Conclusion: Simulated variance is close to expected (theoretical) variance of a normal distribution.

Distribution

Here I make a plot which shows that the distribution is bell-shaped, it’s mean and standard deviation are pretty close to theoretical vlalues of normal distribution.

library(ggplot2)

xdf <- as.data.frame(mns)
ggplot(data = xdf, aes(x = mns)) + geom_histogram(aes(y = ..density..), fill = I("cyan"), 
    binwidth = 0.2, color = I("red")) + stat_function(fun = dnorm, arg = list(mean = 1/lambda, 
    sd = 1/(lambda*sqrt(n))   )) + geom_vline(xintercept = 1/lambda, 
      lwd=.5) + geom_vline(xintercept = mean(mns), 
      lwd=.5) + geom_text(aes(x=1/lambda + 2*tsd, 
        label=paste("Mean (Theoretical) = 5\nMean (Simulated) = ", round(mean(mns),3)), 
        y=0.5), size=3) + geom_text(aes(x=1/lambda + 2*tsd,
        label=paste("Standard deviation (theoretical) = 0.79\nStandard deviation (simulated) = ",
                    round(sd(mns), 2)),y=0.4),size=3) + labs(title="Density of means from Exp. Distribution",
                                                             x="Means")
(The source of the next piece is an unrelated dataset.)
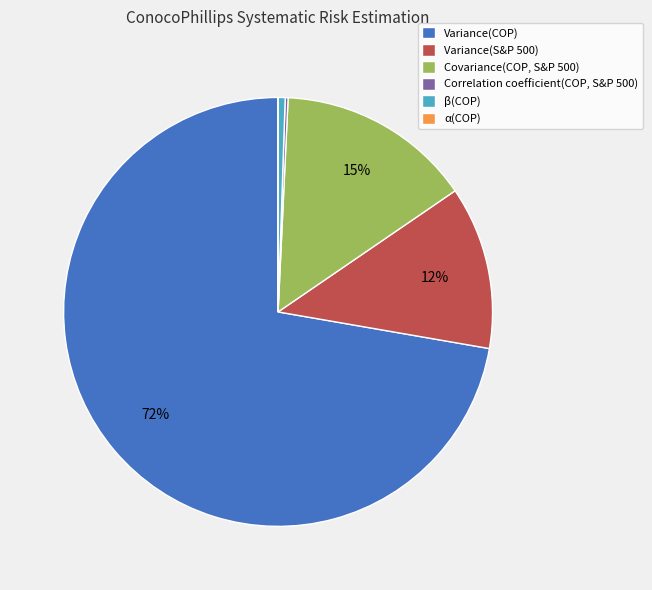

Which category has the biggest portion of the pie?

Variance(COP)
According the CLT, the sample mean X is approximately normal with mean mu and sd=sigma/sqrt(n) .

With this level of sample size, we can assess how well the data matches a 95% confidence interval to the population.

The 95% confidence interval for mu is calculated as follows:

\[\bar X \pm 1.96 * StandardError = \bar X \pm 1.96 * \frac{\sigma}{\sqrt(n)}\]

Taking the sample mean and +/- 1.96 * stderror we can then determine the number of times this result includes the population mean. This will be expected to be approximately 95% of the time.

Now find out how sample means match 95% confidence interval.

mdiff <- abs(mns-1/lambda) - 1.96* (1/lambda) / (sqrt(n))
proportion <- 100 * length(mdiff[mdiff<=0])/sim
proportion # the result of matching

## [1] 95.2

Conclusion: As we can see the simulated means match 95% confidence interval pretty well.

Conclusion

Simulated mean, variance and standard deviation of simulated data are pretty close to expected (theoretical) values of normal distribution. The plot of the density of simulated distribution is bell-shaped. Population means matches 95% confidence interval of normal distribution. So we can say that the distribution is approximately normal.